For their initial studies, the researchers examined roughly half a million genetic markers in more than 1,000 families from the Autism Genetic Resource Exchange (AGRE) and the US National Institute of Mental Health (NIMH) repositories. Follow-up analyses were conducted in collaboration with the Autism Genome Project as well as other international groups. "We are deeply grateful to all of the patients and their families who made this work possible," said Daly.

The researchers' results highlight three regions of the human genome. These include parts of chromosomes 6 and 20, the top-scoring regions to emerge from the family-based linkage studies. Although further research is needed localize the exact causal changes and genes within these regions that contribute to autism, these findings can help guide future work.

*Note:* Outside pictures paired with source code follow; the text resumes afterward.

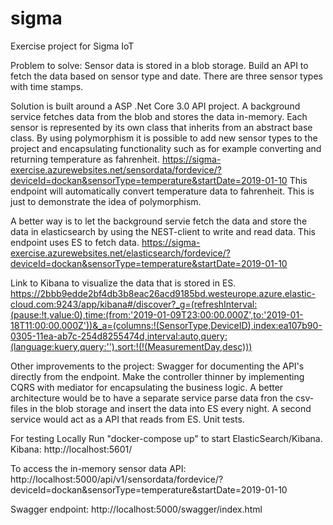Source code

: # sigma
Exercise project for Sigma IoT

Problem to solve:
Sensor data is stored in a blob storage.
Build an API to fetch the data based on sensor type and date.
There are three sensor types with time stamps.

Solution is built around a ASP .Net Core 3.0 API project.
A background service fetches data from the blob and stores the data in-memory. Each sensor is represented by its own class that inherits from an abstract base class.
By using polymorphism it is possible to add new sensor types to the project and encapsulating functionality such as for example converting and returning temperature as fahrenheit.
https://sigma-exercise.azurewebsites.net/sensordata/fordevice/?deviceId=dockan&sensorType=temperature&startDate=2019-01-10
This endpoint will automatically convert temperature data to fahrenheit. This is just to demonstrate the idea of polymorphism.

A better way is to let the background servie fetch the data and store the data in elasticsearch by using the NEST-client to write and read data.
This endpoint uses ES to fetch data.
https://sigma-exercise.azurewebsites.net/elasticsearch/fordevice/?deviceId=dockan&sensorType=temperature&startDate=2019-01-10

Link to Kibana to visualize the data that is stored in ES.
https://2bbb9edde2bf4db3b8eac26acd9185bd.westeurope.azure.elastic-cloud.com:9243/app/kibana#/discover?_g=(refreshInterval:(pause:!t,value:0),time:(from:'2019-01-09T23:00:00.000Z',to:'2019-01-18T11:00:00.000Z'))&_a=(columns:!(SensorType,DeviceID),index:ea107b90-0305-11ea-ab7c-254d8255474d,interval:auto,query:(language:kuery,query:''),sort:!(!(MeasurementDay,desc)))

Other improvements to the project:
Swagger for documenting the API's directly from the endpoint.
Make the controller thinner by implementing CQRS with mediator for encapsulating the business logic. 
A better architecture would be to have a separate service parse data fron the csv-files in the blob storage and 
insert the data into ES every night.
A second service would act as a API that reads from ES. Unit tests.

For testing Locally
Run "docker-compose up" to start ElasticSearch/Kibana.
Kibana:
http://localhost:5601/

To access the in-memory sensor data API:
http://localhost:5000/api/v1/sensordata/fordevice/?deviceId=dockan&sensorType=temperature&startDate=2019-01-10

Swagger endpoint:
http://localhost:5000/swagger/index.html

The other major result, this one flowing from the population-based analyses, is a single-letter change in the genetic code known as a single nucleotide polymorphism, or SNP (pronounced "snip"). This common variant lies on chromosome 5 near a gene known as semaphorin 5A, which is thought to help guide the growth of neurons and their long projections called axons. Notably, the activity or "expression" of this gene appears to be reduced in the brains of autism patients compared to those without the disorder.

"These genetic findings give us important new leads to understand what's different in the developing autistic brain compared with typical neurodevelopment. We can now begin to explore the pathways in which this novel gene acts, expanding our knowledge of autism's biology," said co-lead author Lauren Weiss, a former postdoctoral fellow who collaborated with Daly and his colleagues at MGH and the Broad Institute. Weiss is now an assistant professor of psychiatry and human genetics at University of California, San Francisco (UCSF).

Although the Nature paper identifies a handful of new genes and genomic regions, the researchers emphasize that the findings are just one piece of a very large - and mostly unfinished - puzzle. Future studies involving larger patient cohorts and higher resolution genomic technologies, such as next-generation DNA sequencing, promise to yield a deeper understanding of autism and its complex genetic roots.